Writing a proposal for a sponsored activity such as a research project or a curriculum development program is a problem of persuasion. It is well to assume that your reader is a busy, impatient, skeptical person who has no reason to give your proposal special consideration and who is faced with many more requests than he can grant, or even read thoroughly. Such a reader wants to find out quickly and easily the answers to these questions.
- What do you want to do, how much will it cost, and how much time will it take?
- How does the proposed project relate to the sponsor's interests?
- What difference will the project make to: your students, your field, your patients, the state, the nation, the world, or whatever the appropriate categories are?
- What has already been done in the area of your project?
- How do you plan to do it?
- How will the results be evaluated or analyzed?
- Why should you, rather than someone else, do this project?
These questions will be answered in different ways and receive different emphases depending on the nature of the proposed project and on the agency to which the proposal is being submitted.
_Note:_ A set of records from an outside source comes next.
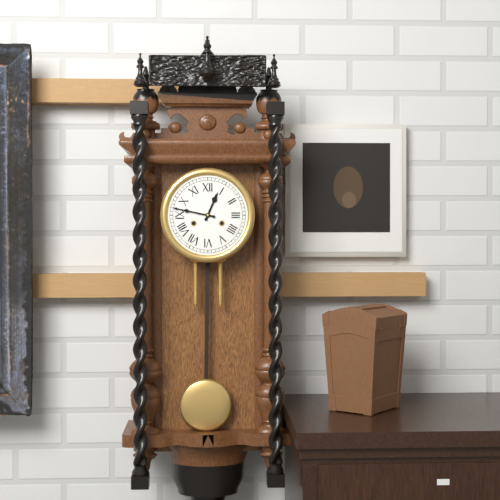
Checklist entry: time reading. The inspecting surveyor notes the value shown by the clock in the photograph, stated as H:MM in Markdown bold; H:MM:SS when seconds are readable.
**12:47**
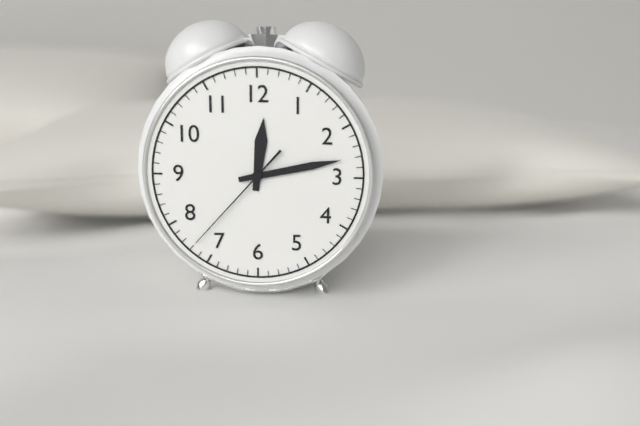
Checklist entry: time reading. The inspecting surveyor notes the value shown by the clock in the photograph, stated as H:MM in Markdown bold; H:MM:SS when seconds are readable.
**12:13:37**
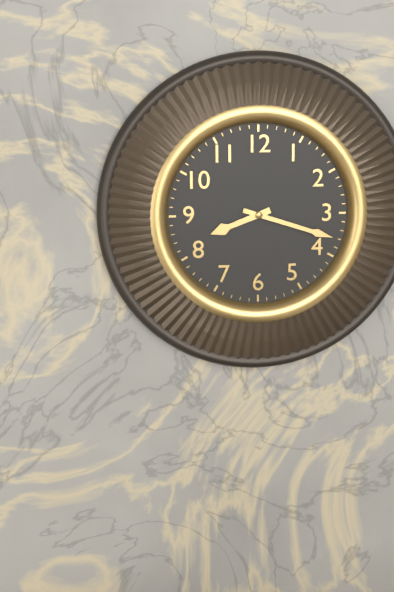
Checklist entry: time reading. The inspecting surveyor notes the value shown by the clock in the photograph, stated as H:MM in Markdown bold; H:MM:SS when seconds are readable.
**8:18**
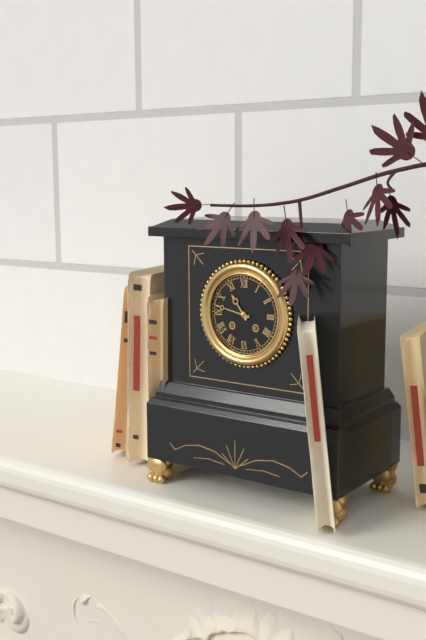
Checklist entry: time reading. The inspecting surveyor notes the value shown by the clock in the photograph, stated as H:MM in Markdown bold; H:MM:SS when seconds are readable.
**10:47**
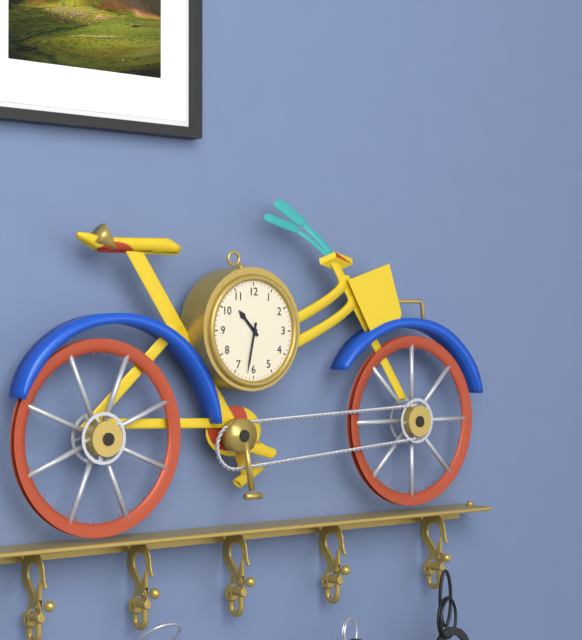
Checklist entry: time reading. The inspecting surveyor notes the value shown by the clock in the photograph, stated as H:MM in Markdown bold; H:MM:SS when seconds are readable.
**10:32**
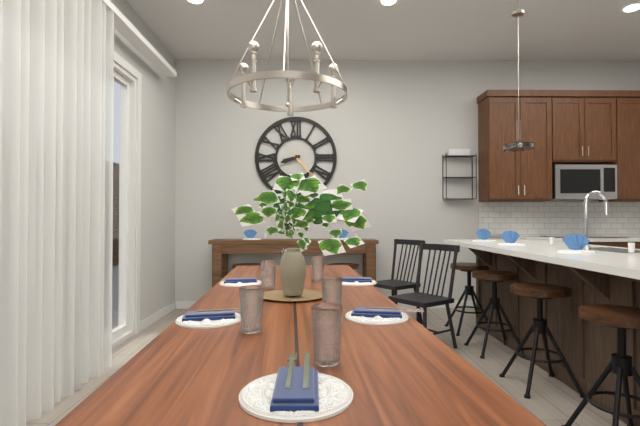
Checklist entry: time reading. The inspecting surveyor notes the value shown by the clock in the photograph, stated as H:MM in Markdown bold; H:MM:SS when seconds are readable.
**8:23**
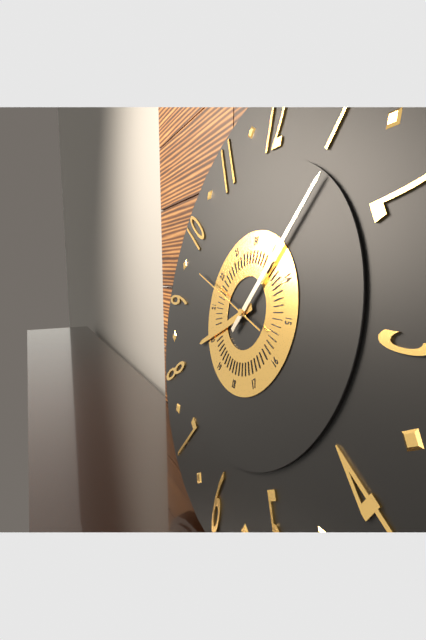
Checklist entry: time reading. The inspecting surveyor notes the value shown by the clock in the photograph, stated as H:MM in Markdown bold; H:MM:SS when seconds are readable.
**8:06:48**
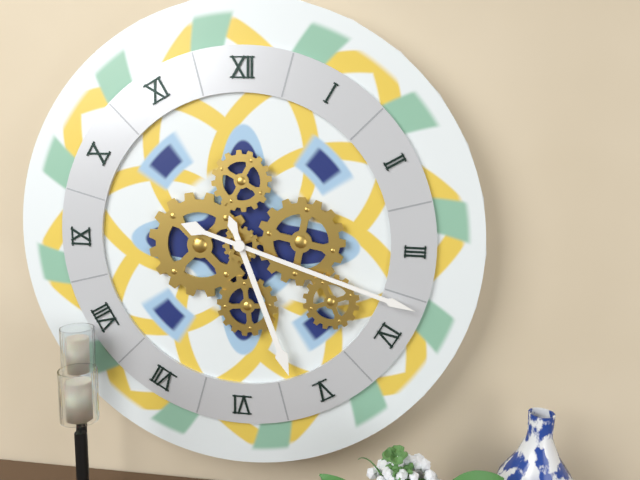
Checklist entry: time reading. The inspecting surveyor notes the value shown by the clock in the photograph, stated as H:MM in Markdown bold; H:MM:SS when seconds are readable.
**5:18**
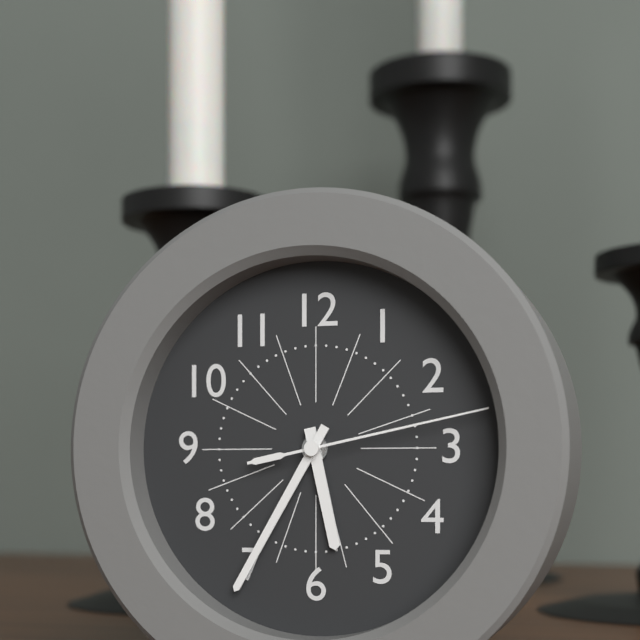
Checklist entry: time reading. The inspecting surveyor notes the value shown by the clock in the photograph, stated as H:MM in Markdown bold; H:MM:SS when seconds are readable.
**5:35:13**
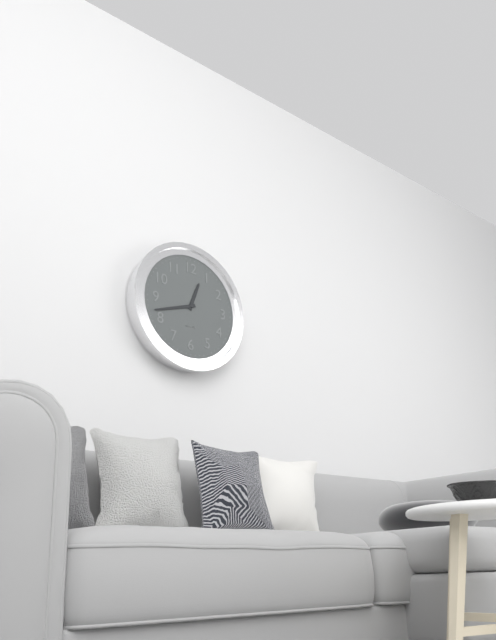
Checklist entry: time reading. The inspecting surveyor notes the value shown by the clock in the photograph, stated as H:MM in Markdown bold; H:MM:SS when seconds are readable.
**12:42**
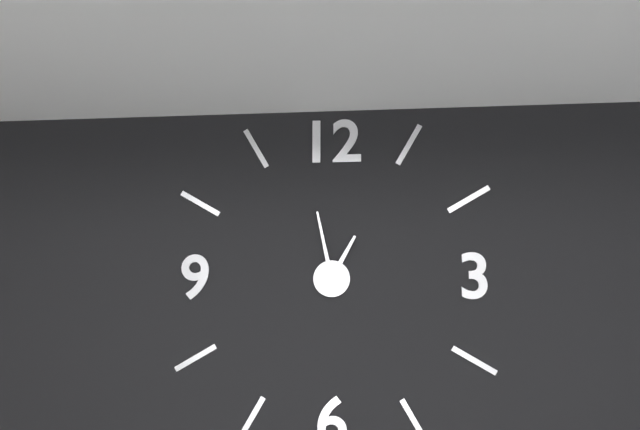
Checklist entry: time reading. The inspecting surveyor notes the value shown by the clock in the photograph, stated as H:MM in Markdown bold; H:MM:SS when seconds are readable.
**12:58**
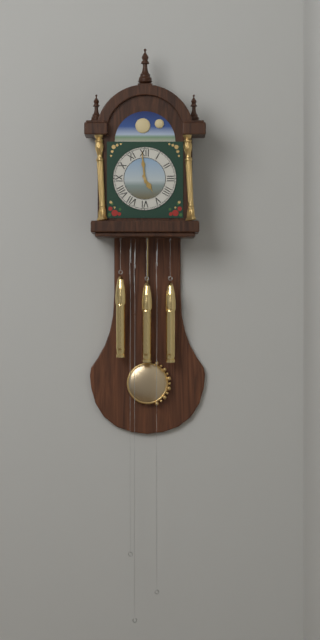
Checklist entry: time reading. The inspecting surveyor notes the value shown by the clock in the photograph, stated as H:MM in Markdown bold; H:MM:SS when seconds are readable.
**4:59**
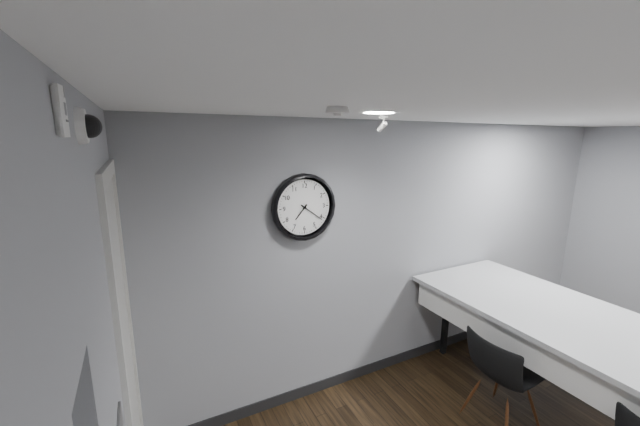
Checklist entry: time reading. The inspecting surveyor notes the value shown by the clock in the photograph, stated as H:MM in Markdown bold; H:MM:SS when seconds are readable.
**7:21**
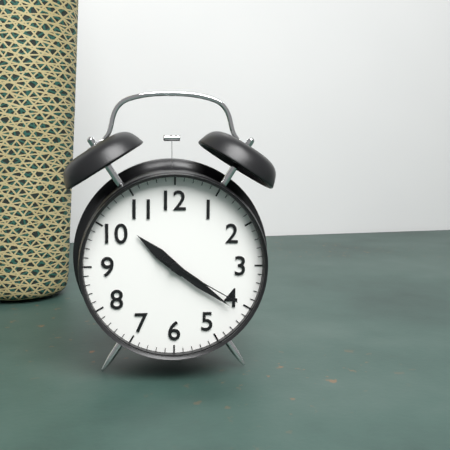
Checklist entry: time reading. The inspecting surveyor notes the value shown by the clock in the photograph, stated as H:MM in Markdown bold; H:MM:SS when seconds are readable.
**10:21:20**
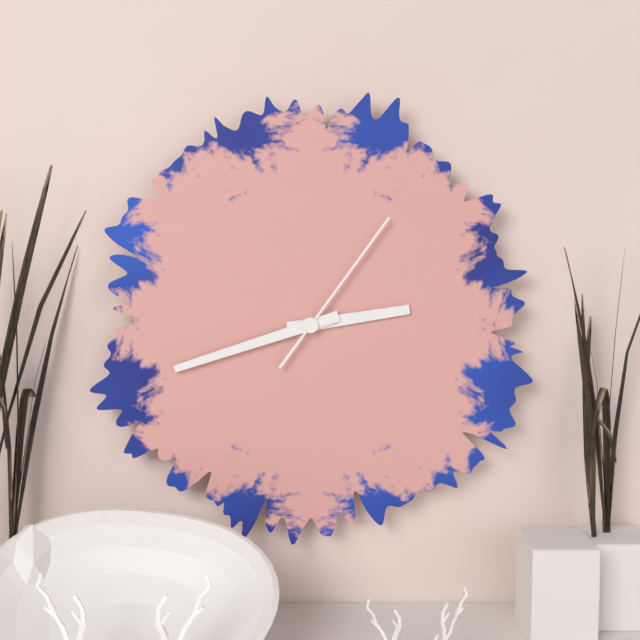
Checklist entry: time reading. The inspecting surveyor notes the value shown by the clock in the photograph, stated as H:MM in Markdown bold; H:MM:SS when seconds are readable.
**2:42:06**
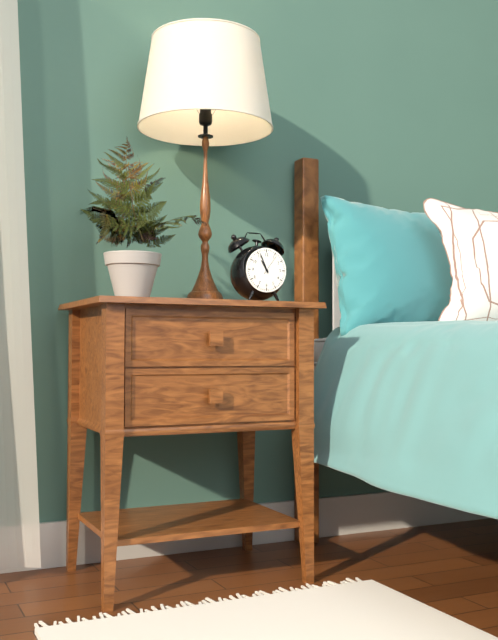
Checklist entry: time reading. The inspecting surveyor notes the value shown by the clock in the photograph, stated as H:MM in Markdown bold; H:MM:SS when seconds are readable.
**10:56**
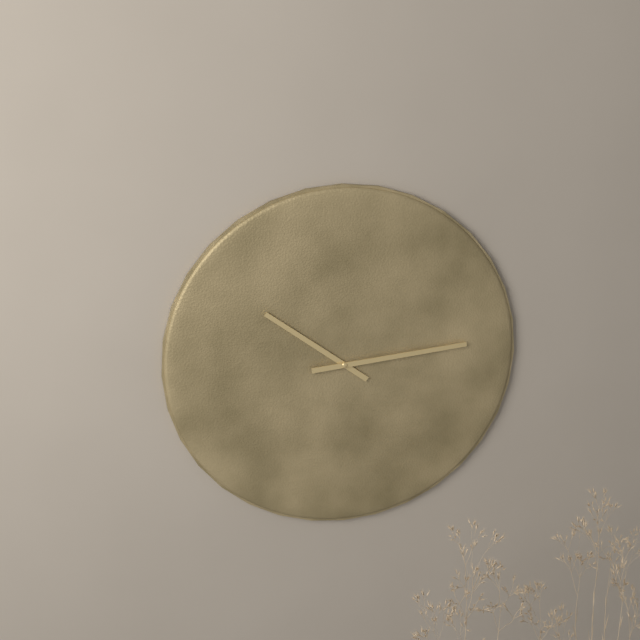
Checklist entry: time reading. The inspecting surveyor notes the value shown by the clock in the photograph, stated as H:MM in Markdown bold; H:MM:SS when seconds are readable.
**10:14**
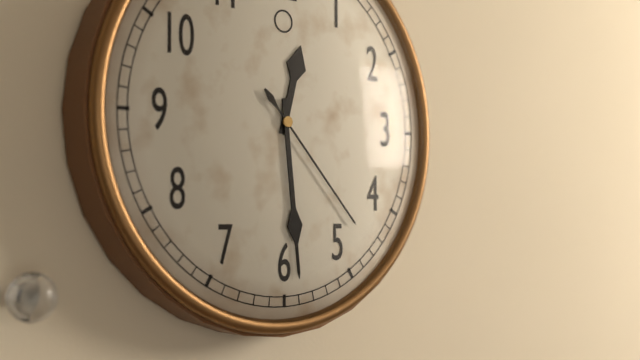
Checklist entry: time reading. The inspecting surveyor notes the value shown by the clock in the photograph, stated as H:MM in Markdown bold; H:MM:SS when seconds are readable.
**12:29:23**
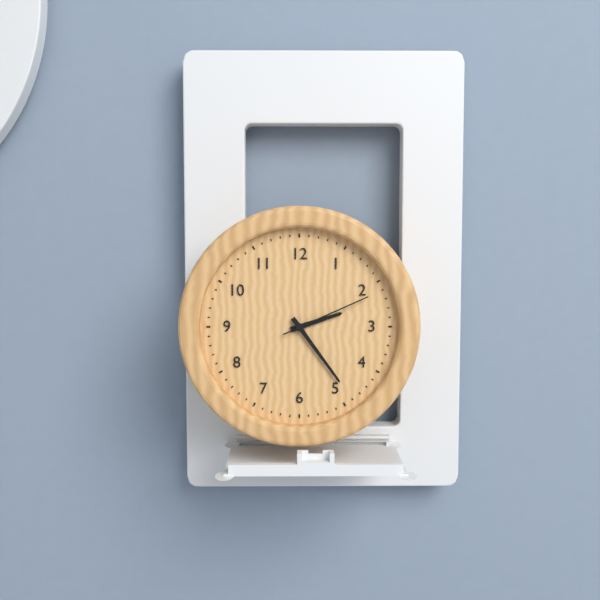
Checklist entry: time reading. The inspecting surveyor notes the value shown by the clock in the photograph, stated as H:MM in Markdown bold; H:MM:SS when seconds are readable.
**2:24:11**
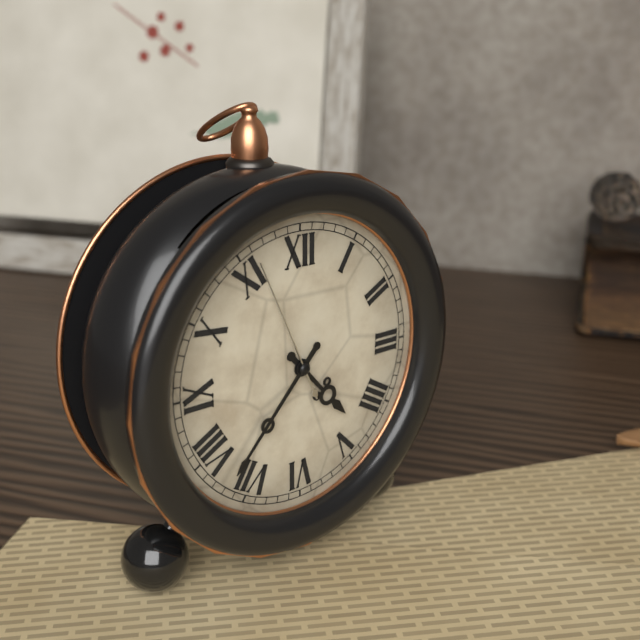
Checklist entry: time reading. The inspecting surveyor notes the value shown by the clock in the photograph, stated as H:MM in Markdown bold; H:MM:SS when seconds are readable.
**4:37:56**
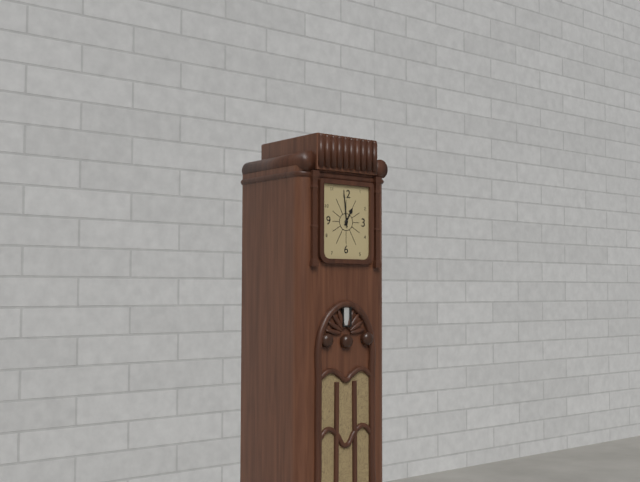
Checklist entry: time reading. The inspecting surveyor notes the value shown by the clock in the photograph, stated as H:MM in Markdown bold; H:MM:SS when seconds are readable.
**12:59**
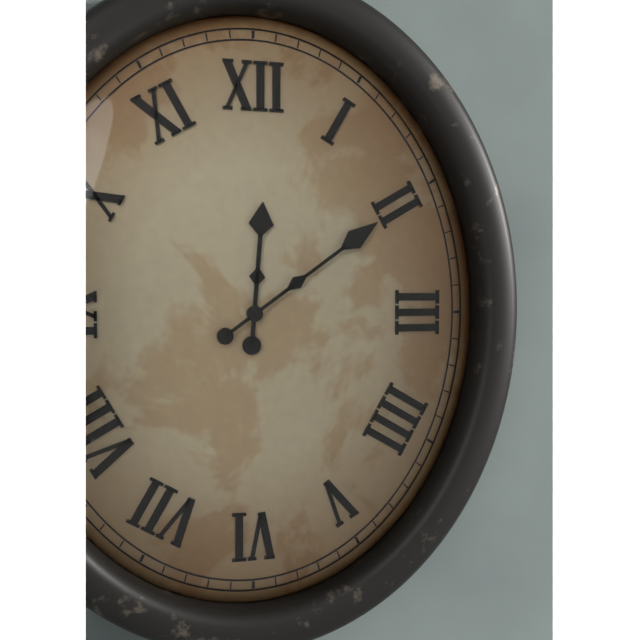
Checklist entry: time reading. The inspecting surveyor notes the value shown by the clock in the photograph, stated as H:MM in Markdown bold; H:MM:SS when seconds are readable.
**12:09**
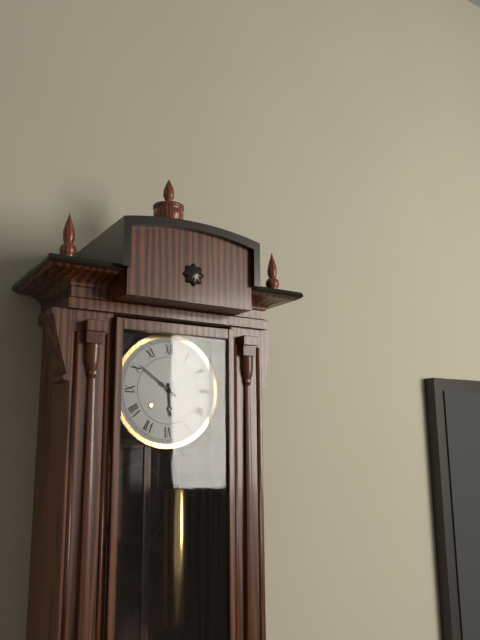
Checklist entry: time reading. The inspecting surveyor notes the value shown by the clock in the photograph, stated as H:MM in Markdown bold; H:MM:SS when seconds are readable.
**5:51**
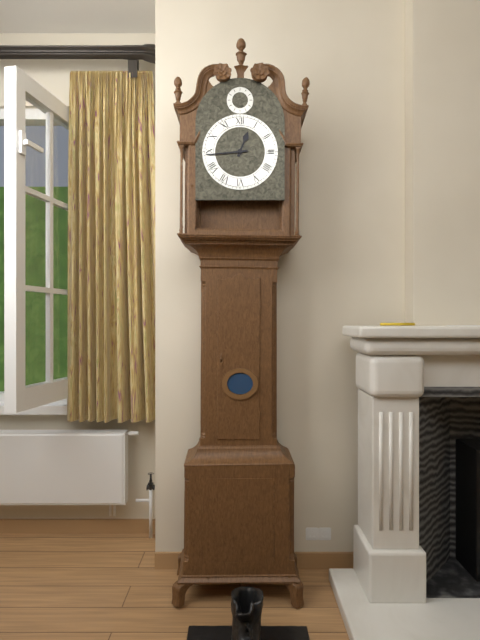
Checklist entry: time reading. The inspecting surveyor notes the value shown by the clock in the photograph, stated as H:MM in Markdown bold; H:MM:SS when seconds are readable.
**12:44**
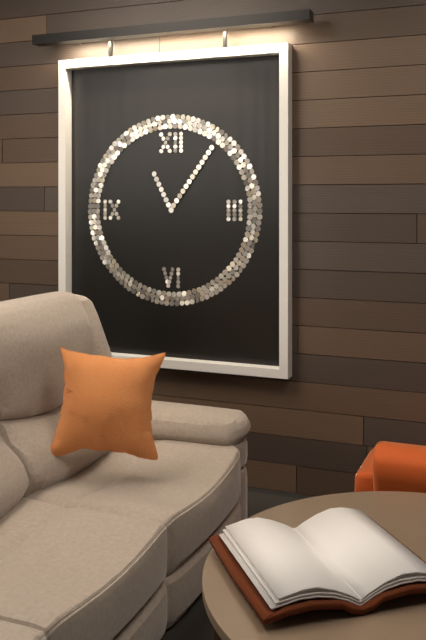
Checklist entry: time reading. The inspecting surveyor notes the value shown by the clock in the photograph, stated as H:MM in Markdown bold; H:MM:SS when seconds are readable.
**11:06**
Most agencies provide detailed instructions or guidelines concerning the preparation of proposals (and, in some cases, forms on which proposals are to be uploaded); obviously, such guidelines should be studied carefully before you begin writing the draft.
Bottom line: The principal investigator needs to keep in mind that a Grant Proposal is as much a marketing document as an intellectual document.
You will benefit by consulting a few key individuals at an early stage in the planning of the proposal.
- The Sponsor’s Program Officer (PO). Regardless of the funding agency, it is advisable (and sometimes required) to contact the program officer for the purposes of introducing yourself and your work. Let him or her know that you plan to apply, and seek their input on the program relevance of your proposed work. The PO also can discuss the latest agency guidelines, and can explain funding peculiarities that might affect your preparation of the proposal, such as the review process. In most cases, email the individual with a brief message introducing yourself and your project. Append a 1-2 page summary of your work and request feedback regarding the fit with the sponsor’s funding priorities; be sure that there is an adequate amount of time for the PO to respond before the deadline. Request a follow-up phone call and leave your contact information. If you have not heard from the PO in a week or so, follow up with a phone call.
- Your department research administrator. This person will greatly appreciate advanced notice of your intent to submit as he or she will likely help you prepare the budget and application for submission, and will oversee the internal routing process of the Proposal Approval Form. The research administrator may also refer you to others on campus who may assist in issues such as human subjects review, the use of animals, potential conflicts of interest, off-campus work, subcontracting, space rental, staff additions, consultants, equipment purchase, biological hazards, proprietary material, cost sharing, and many other matters.
- Your Chair/Dean. The department chair, whom you will eventually ask to approve the proposal and thereby endorse your plans for personnel and facility commitments, should be informed of your intentions and especially of any aspect of the proposed project that might conceivably affect departmental administration or your departmental duties. Early discussion of potential problems will smooth the way for the proposal. Several schools and colleges have associate deans with special responsibilities for sponsored programs. These persons can provide valuable help and advice both in substantive and administrative matters. They also may be able to suggest key collaborators or resources, and perhaps will be willing to review a draft before submission.